Avant le traitement :

  • Détermination de l'antigène cible (HER2 IHC et ISH, expression TROP2 selon l'ADC)
  • Échocardiographie pour évaluer la FEVG, surtout pour T-DXd
  • Fonction pulmonaire et TDM chez les patients à risque
  • Hémogramme, transaminases, ionogramme, test de grossesse

Pendant le traitement : échocardiographie tous les 3 mois (T-DXd), imagerie régulière pour évaluer la réponse, surveillance clinique de la pneumonite.

Communication patient : le diagnostic de pneumonite est urgent. Les patients doivent signaler immédiatement tout symptôme respiratoire nouveau ou aggravé, hors consultations programmées.

Efficacité et qualité de vie : les ADC à déruxtécan ont montré une efficacité remarquable dans plusieurs études (DESTINY Breast 03, DESTINY Lung, DESTINY Gastric), avec souvent des taux de réponse supérieurs à 60 % chez des patients prétraités. La qualité de vie est en général bien préservée par l'administration en ambulatoire et le profil d'effets indésirables.

Substances apparentées

Questions fréquentes

Qu'est-ce qu'un conjugué anticorps-médicament ?

Un ADC associe un anticorps fixant un antigène tumoral à un cytotoxique très puissant via un linker. Le cytotoxique est délivré spécifiquement dans la cellule tumorale, les cellules saines étant moins exposées qu'avec une chimiothérapie classique.
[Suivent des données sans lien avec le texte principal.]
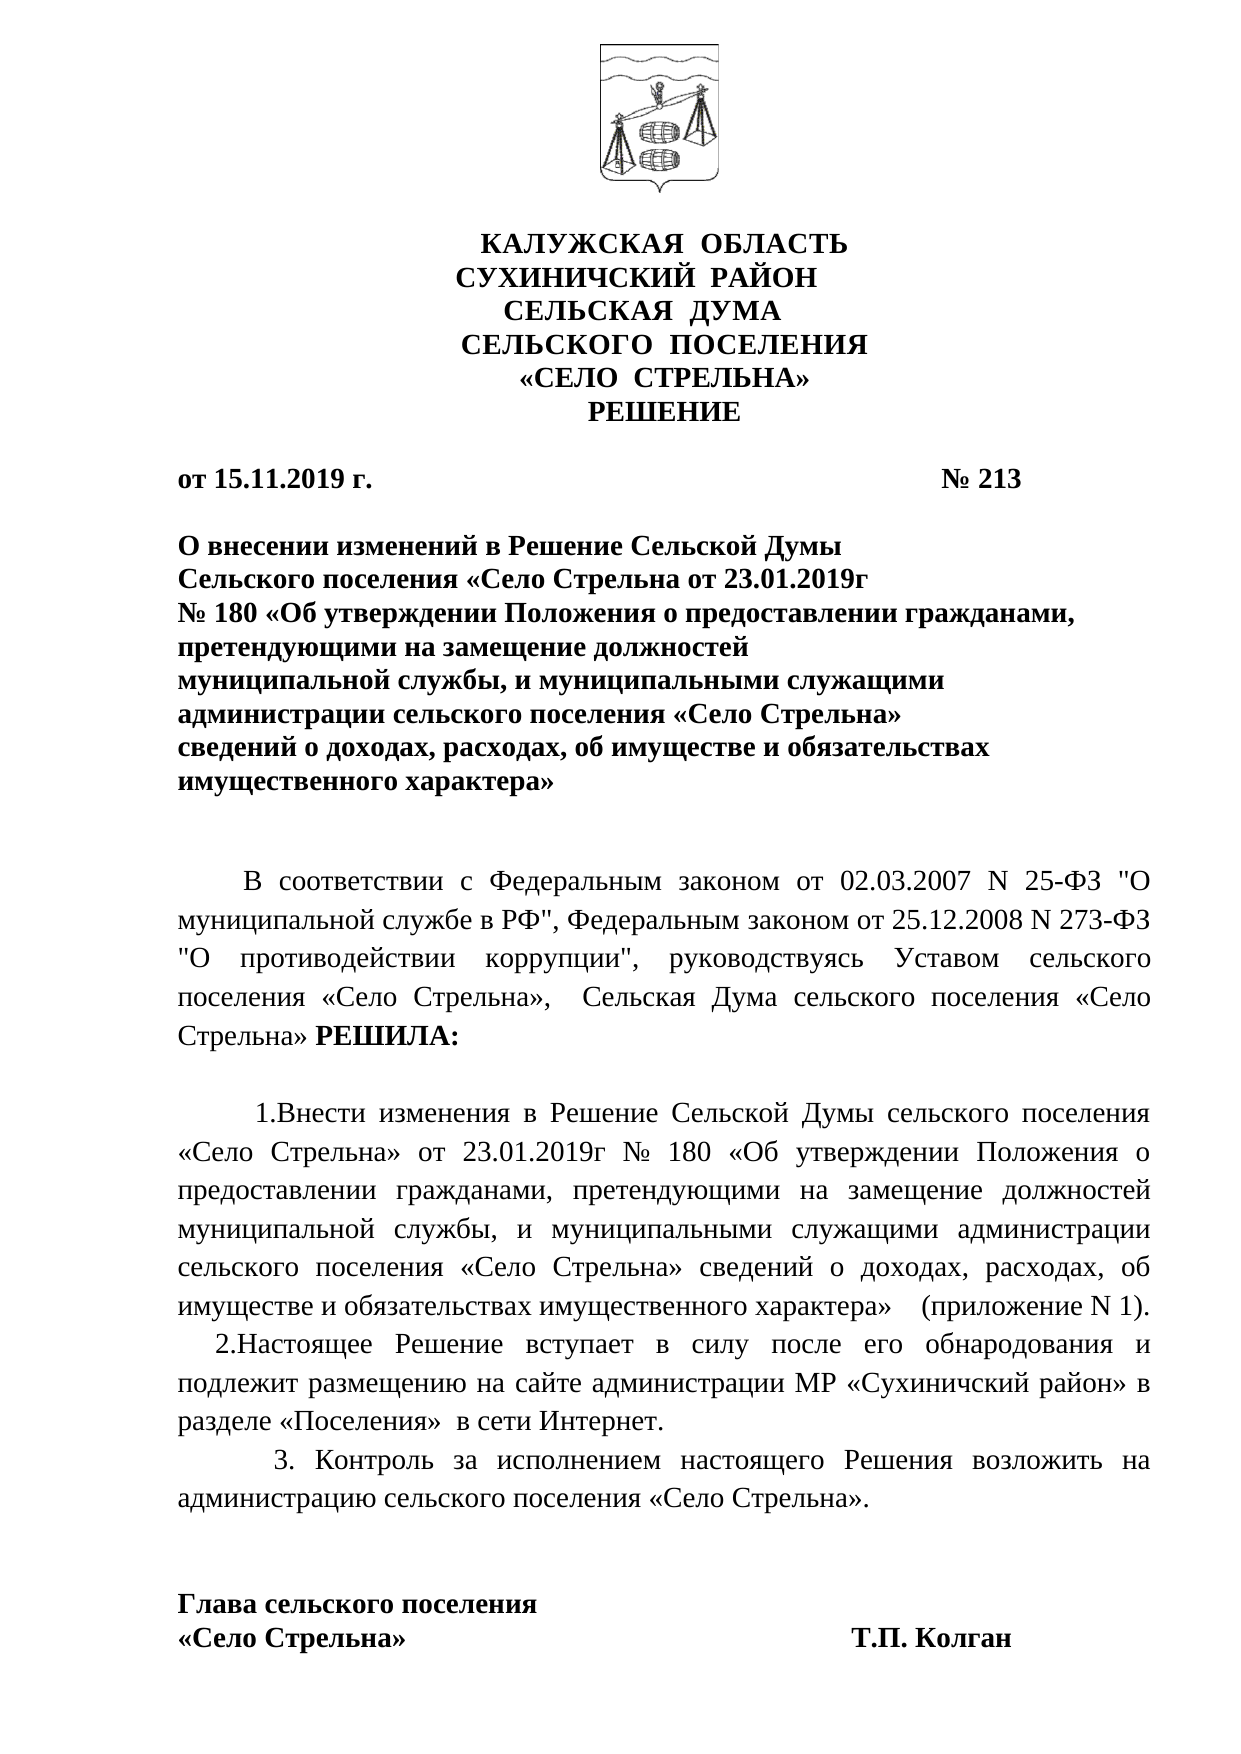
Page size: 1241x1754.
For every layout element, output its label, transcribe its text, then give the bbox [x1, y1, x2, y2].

picture [600, 44, 719, 193]
text КАЛУЖСКАЯ ОБЛАСТЬ [177, 226, 1152, 260]
title В соответствии с Федеральным законом от 02.03.2007 N 25-ФЗ "О муниципальной службе в РФ", Федеральным законом от 25.12.2008 N 273-ФЗ "О противодействии коррупции", руководствуясь Уставом сельского поселения «Село Стрельна», Сельская Дума сельского поселения «Село Стрельна» РЕШИЛА: [177, 863, 1152, 1052]
title Сельского поселения «Село Стрельна от 23.01.2019г [177, 562, 1152, 595]
title О внесении изменений в Решение Сельской Думы [177, 528, 1152, 562]
text «СЕЛО СТРЕЛЬНА» [177, 360, 1152, 394]
list 2.Настоящее Решение вступает в силу после его обнародования и подлежит размещению на сайте администрации МР «Сухиничский район» в разделе «Поселения» в сети Интернет. [177, 1326, 1152, 1437]
list 3. Контроль за исполнением настоящего Решения возложить на администрацию сельского поселения «Село Стрельна». [177, 1442, 1152, 1514]
text от 15.11.2019 г. № 213 [177, 461, 1152, 494]
text Глава сельского поселения [177, 1586, 1152, 1620]
text «Село Стрельна» Т.П. Колган [177, 1620, 1152, 1653]
title муниципальной службы, и муниципальными служащими [177, 662, 1152, 696]
title сведений о доходах, расходах, об имуществе и обязательствах имущественного характера» [177, 729, 1152, 797]
title 1.Внести изменения в Решение Сельской Думы сельского поселения «Село Стрельна» от 23.01.2019г № 180 «Об утверждении Положения о предоставлении гражданами, претендующими на замещение должностей муниципальной службы, и муниципальными служащими администрации сельского поселения «Село Стрельна» сведений о доходах, расходах, об имуществе и обязательствах имущественного характера» (приложение N 1). [177, 1095, 1152, 1321]
title № 180 «Об утверждении Положения о предоставлении гражданами, претендующими на замещение должностей [177, 595, 1152, 662]
text СЕЛЬСКОГО ПОСЕЛЕНИЯ [177, 327, 1152, 360]
text СУХИНИЧСКИЙ РАЙОН [251, 260, 1152, 293]
text СЕЛЬСКАЯ ДУМА [251, 293, 1152, 327]
title администрации сельского поселения «Село Стрельна» [177, 696, 1152, 729]
text РЕШЕНИЕ [177, 394, 1152, 427]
Le déruxtécan est la charge utile de plusieurs ADC modernes.

Que signifie l'effet bystander ?

Une fois capté dans la cellule tumorale, le déruxtécan est libéré. Sa perméabilité membranaire lui permet de diffuser dans les cellules voisines et d'y déclencher l'apoptose. Cela touche aussi les cellules à expression faible ou absente de l'antigène cible, ce qui est avantageux dans les tumeurs hétérogènes.

Quelle est la dangerosité de la pneumonite ?

La pneumonite est l'effet indésirable grave principal. Environ 10 à 15 % des patients en développent une, sévère dans 1 à 3 %, mortelle dans de rares cas. Diagnostic précoce et corticothérapie sont décisifs. Tout symptôme respiratoire nouveau doit être pris au sérieux.

Quelles tumeurs en bénéficient le plus ?

Le trastuzumab déruxtécan montre une excellente efficacité dans le cancer du sein HER2 positif et HER2 low, le cancer gastrique HER2 positif et le CBNPC HER2 muté. Le datopotamab déruxtécan donne des résultats prometteurs dans les cancers du sein et du poumon TROP2 positifs. La décision est guidée par la biologie moléculaire.